この物語は五帝の中の帝舜について描かれたものである。作品中は「俊」と書かれている少年が、 やがて帝位に就くまでだ。史記を読んだことはないが、この時代の資料は史記以外のものを集めても大変 少ないだろう。そういった稀少な資料から物語を書いてしまう宮城谷さんには脱帽だ。このたった60 ページの短編を書くのにも当然のように莫大な努力が裏にはあるだろう。他の作品で 宮城谷さんは次のような趣旨のことを述べている。「資料に囲まれて大変でしょうと言われるが、 資料が少なさ過ぎて大変だと言う方が的を得ている」と。ましてや、実在したか今もわからないような 時代のことを書いた今作に向けた努力とはいかなるものか。推して知るべしだろう。
内容は、俊とそのいじわるな家族(父、母(継母)、弟)を中心に展開していく。キョウ由(後に許由と呼ばれる) と呼ばれる、その時の帝であるに尭に仕える男に導かれ俊が成長していく過程が描かれている。 家族の罵りに憤りを感じるどころか、自分の不徳のせいだと考える俊の思考は伝説の中でこその聖徳と 言えるもので、読んでいて「逆に親をたしなめるのも、それはそれで徳になるのでは?」とか思ってしまう。 それほどひどい家族なのだが、古代中国において親こそが絶対であるから罵りには耐えるしかない。 しかし、このことで俊の徳は上がったのだ。つまり、俊の徳はひどい家族がいたからこそ聖徳の域にまで達したと言っても良いであろう。

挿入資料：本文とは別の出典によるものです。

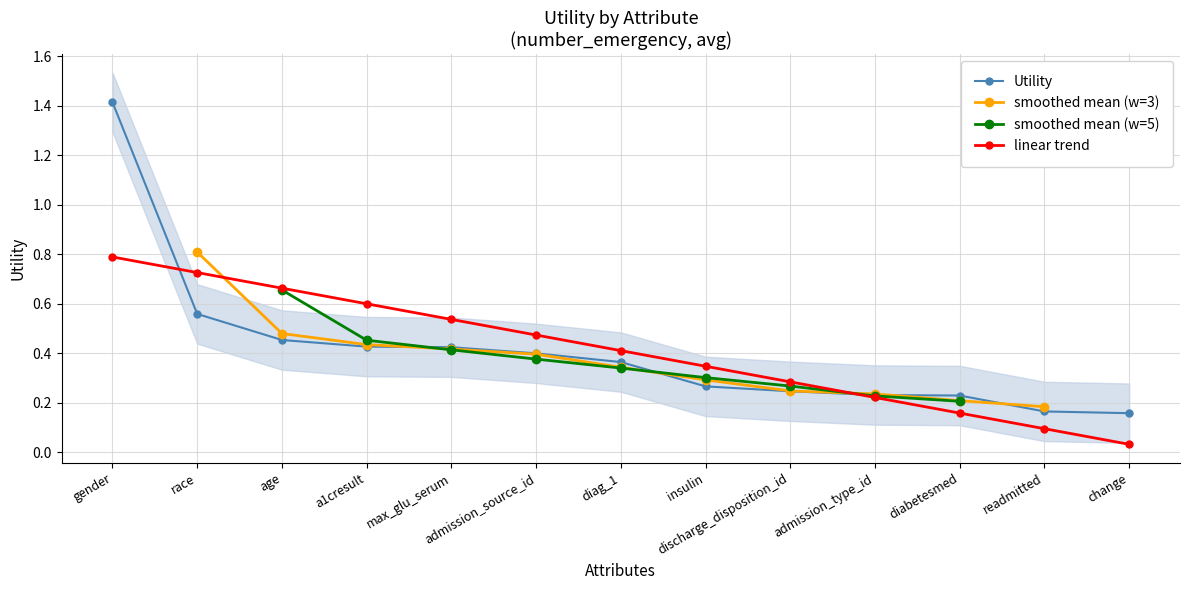

What is the difference between the maximum and minimum values?

1.3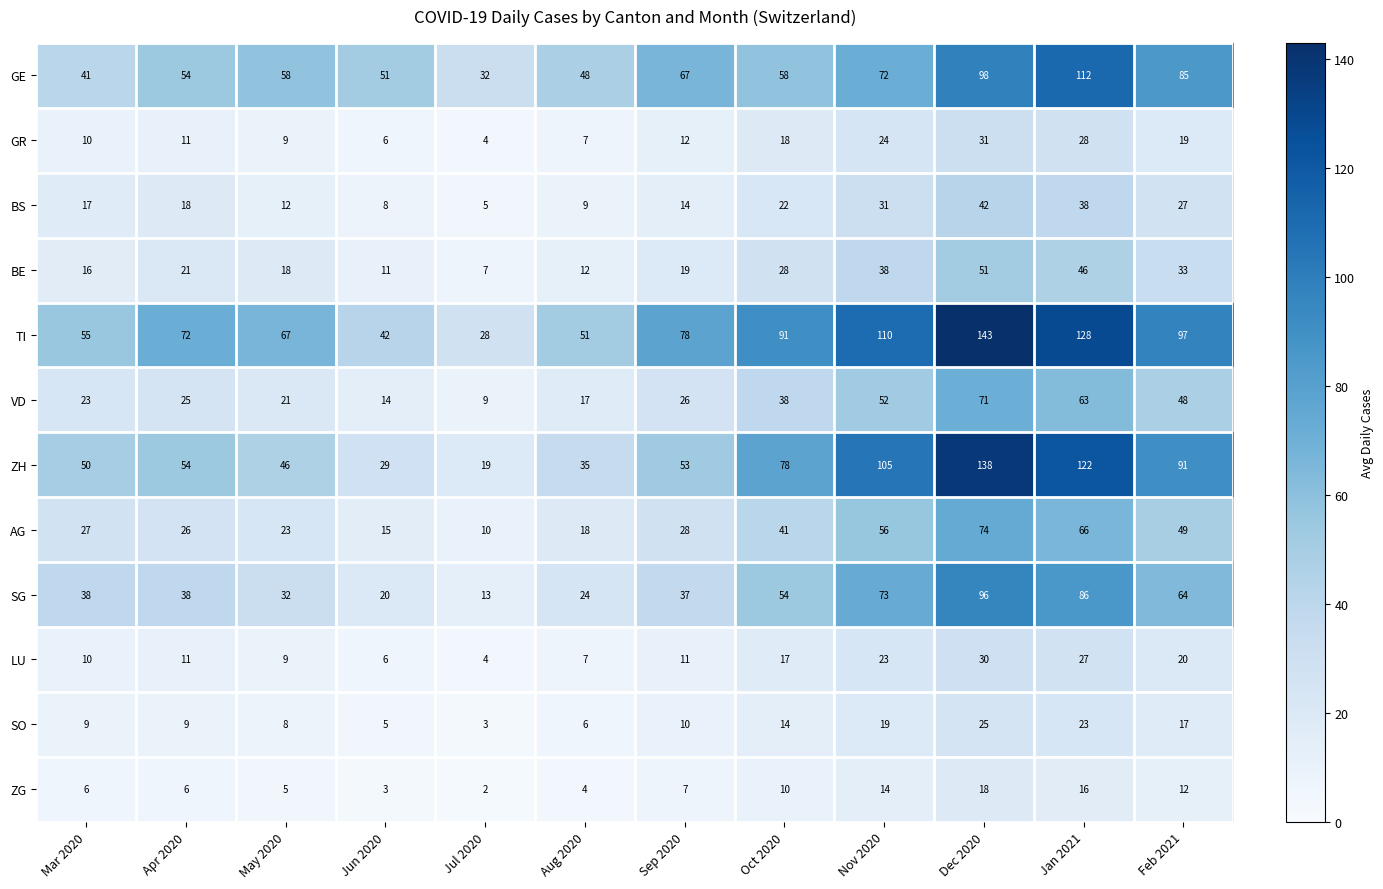

The value of SG at Feb 2021 is 108. True or false?

False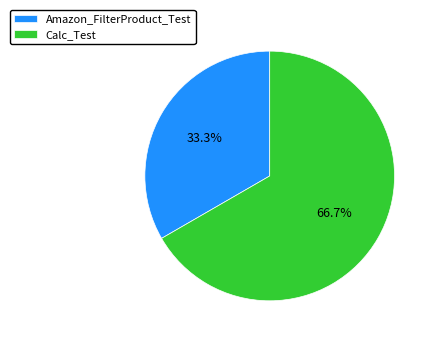

How many segments does this pie chart have?

2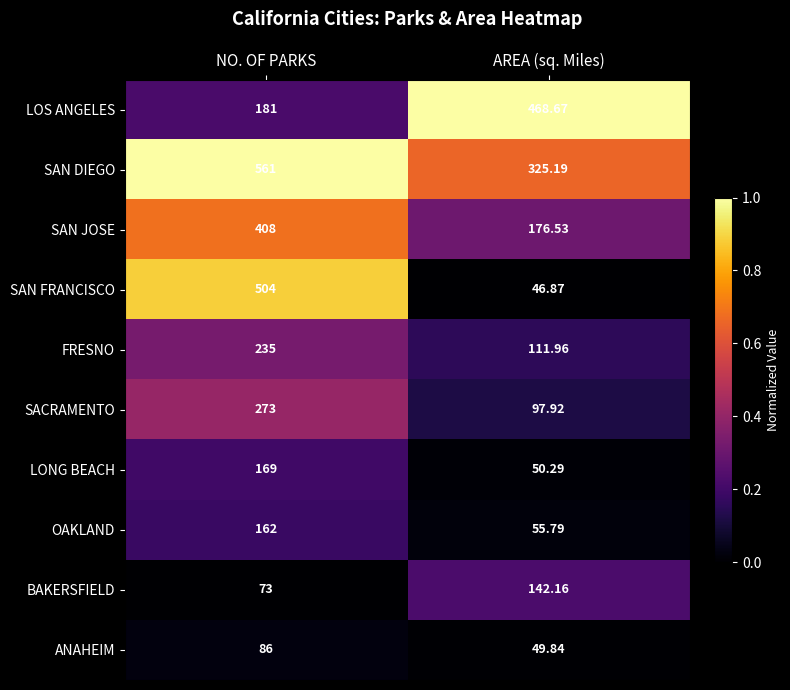

At which label is ANAHEIM closest to 67?

AREA (sq. Miles)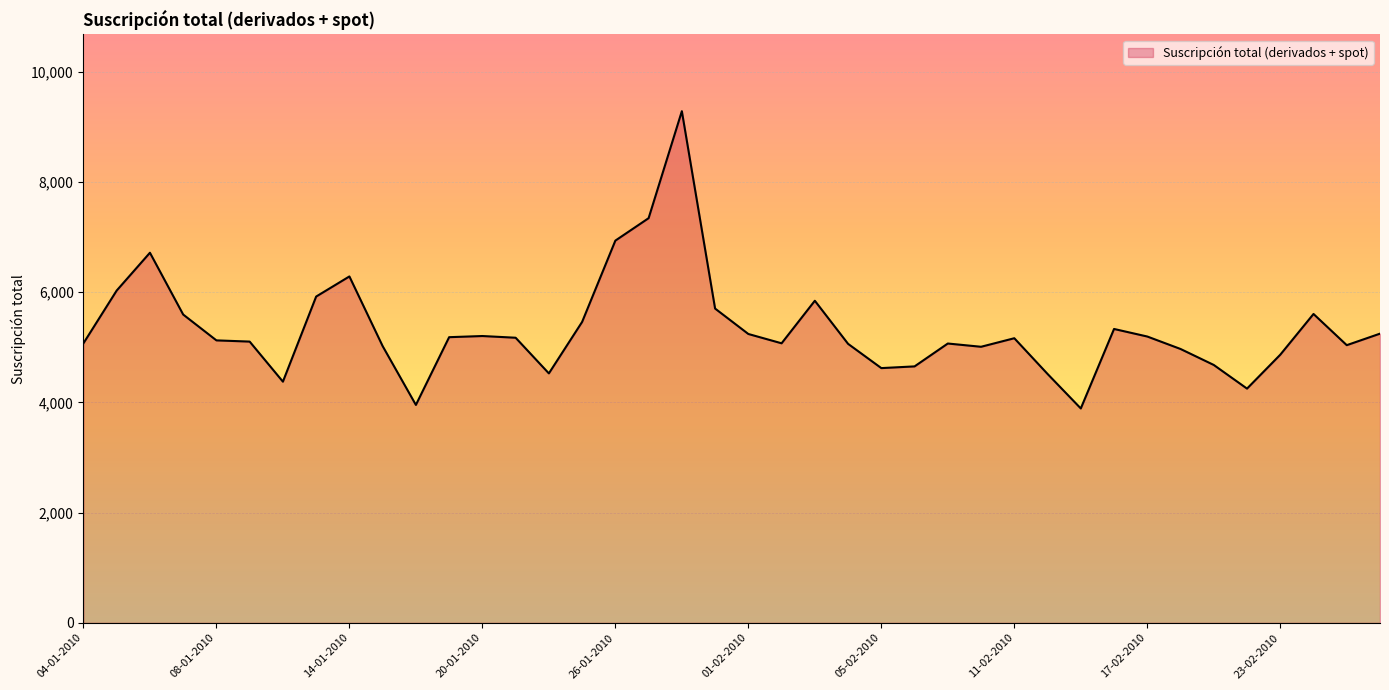

What is the smallest value displayed?

3889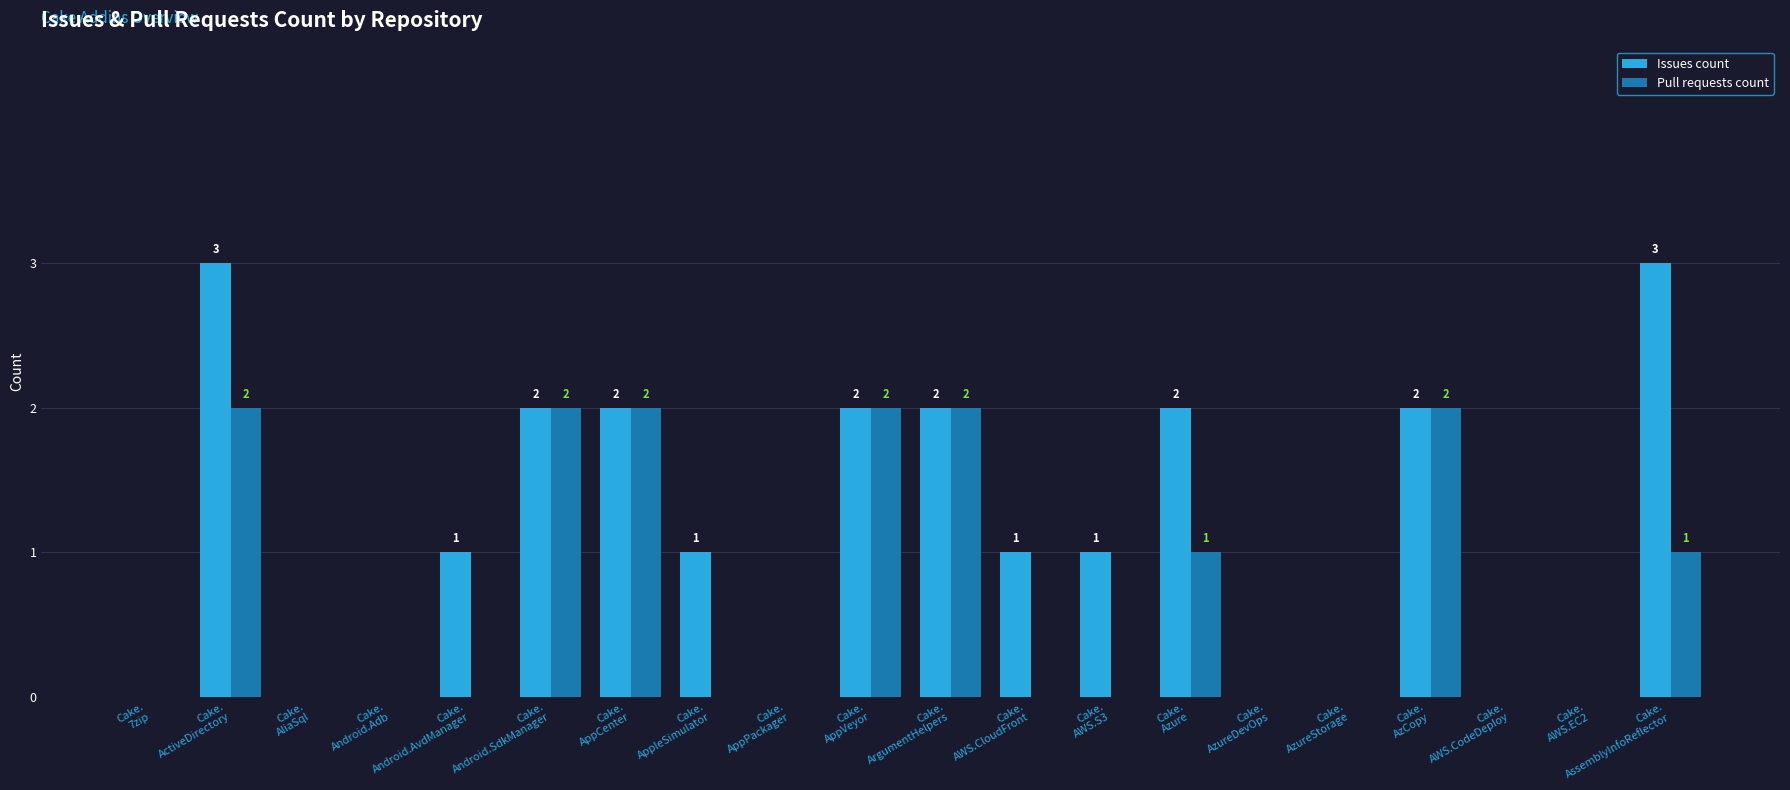

Reading left to right, list all the values displayed in this chart.

Issues count: 0	3	0	0	1	2	2	1	0	2	2	1	1	2	0	0	2	0	0	3
Pull requests count: 0	2	0	0	0	2	2	0	0	2	2	0	0	1	0	0	2	0	0	1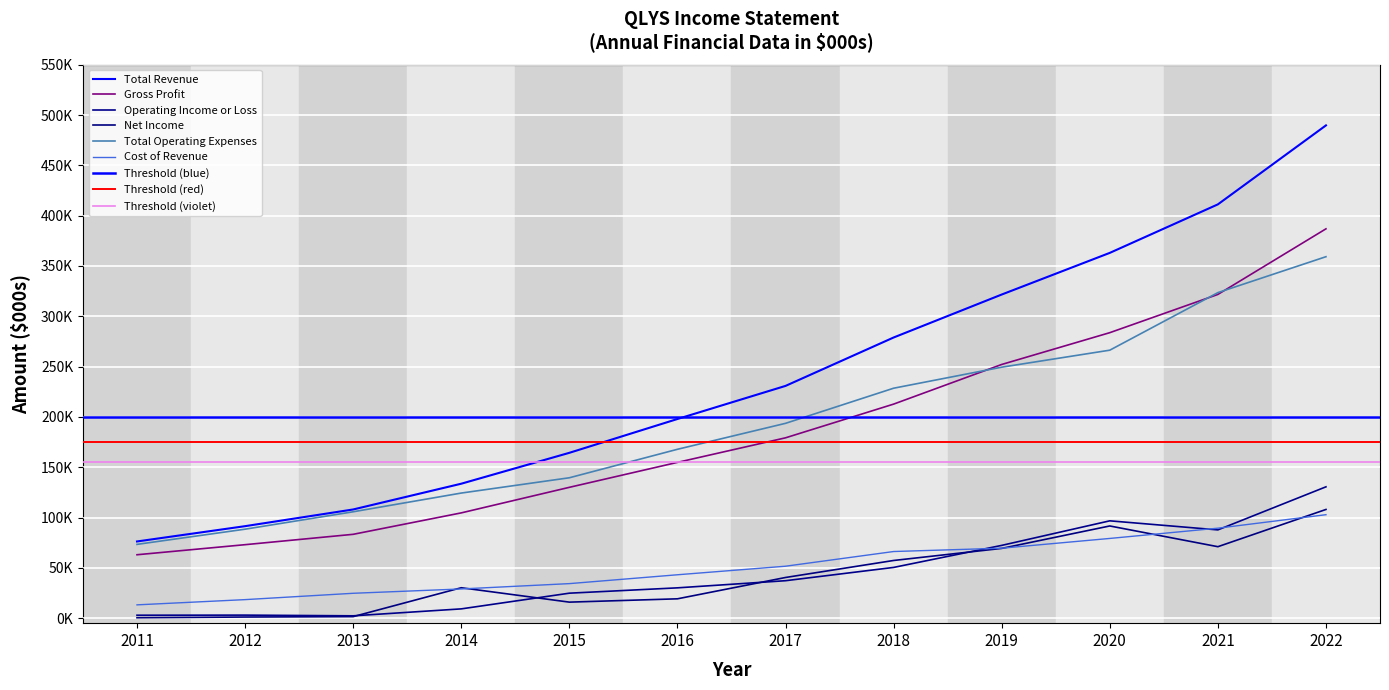

What is the value of the Total Operating Expenses point at the 9th from the left?

249400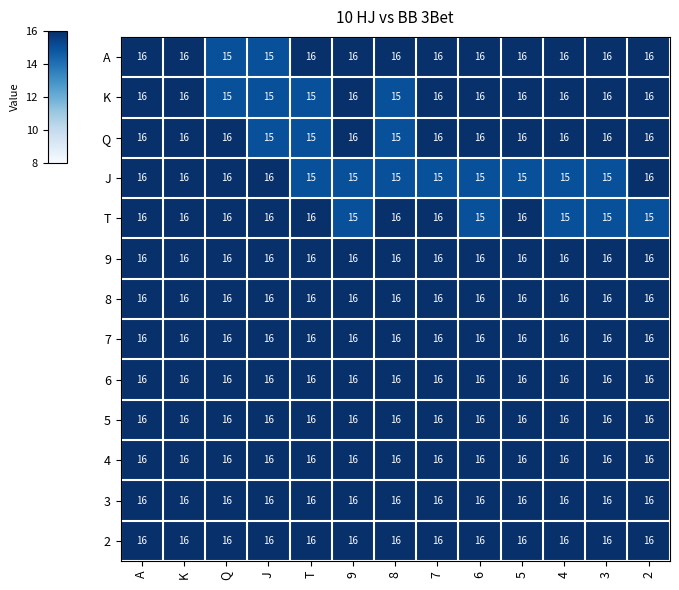

What is the sum of the T values at T and 8?

32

ちなみに、この時の帝である帝尭も五帝の一人である。尭は臣下が力を持ちすぎたことを憂いていたが、 俊の出現によりふっきれたようでこれらの勢力を倒した上で崩御し、俊が帝となり帝位を継いだ。 聖王と呼ばれる彼等だが、俊の場合は前述の通り確実に家族の罵りが実は俊の徳を高め、さらに周りの 人々への宣伝塔にもなった。なぜなら、この親は家庭内だけでなく集落の中を息子への罵声とともに歩いたり したのだ。個人的には、「全部仕掛けたんじゃないか?」って思う。わざと自分の悪口を言わせ( または親がそういった計画を発案して)徳を高める。徳が高まれば人々が集まってくる。俊の徳に 集まったのだから、もちろん俊が君主である。汚く考えるとこうなるのだが、事実は闇の中。純粋に 聖徳の持ち主だったという定説も良いが、こうやって自分勝手に想像をするのもこれはこれでまた楽しいではないか!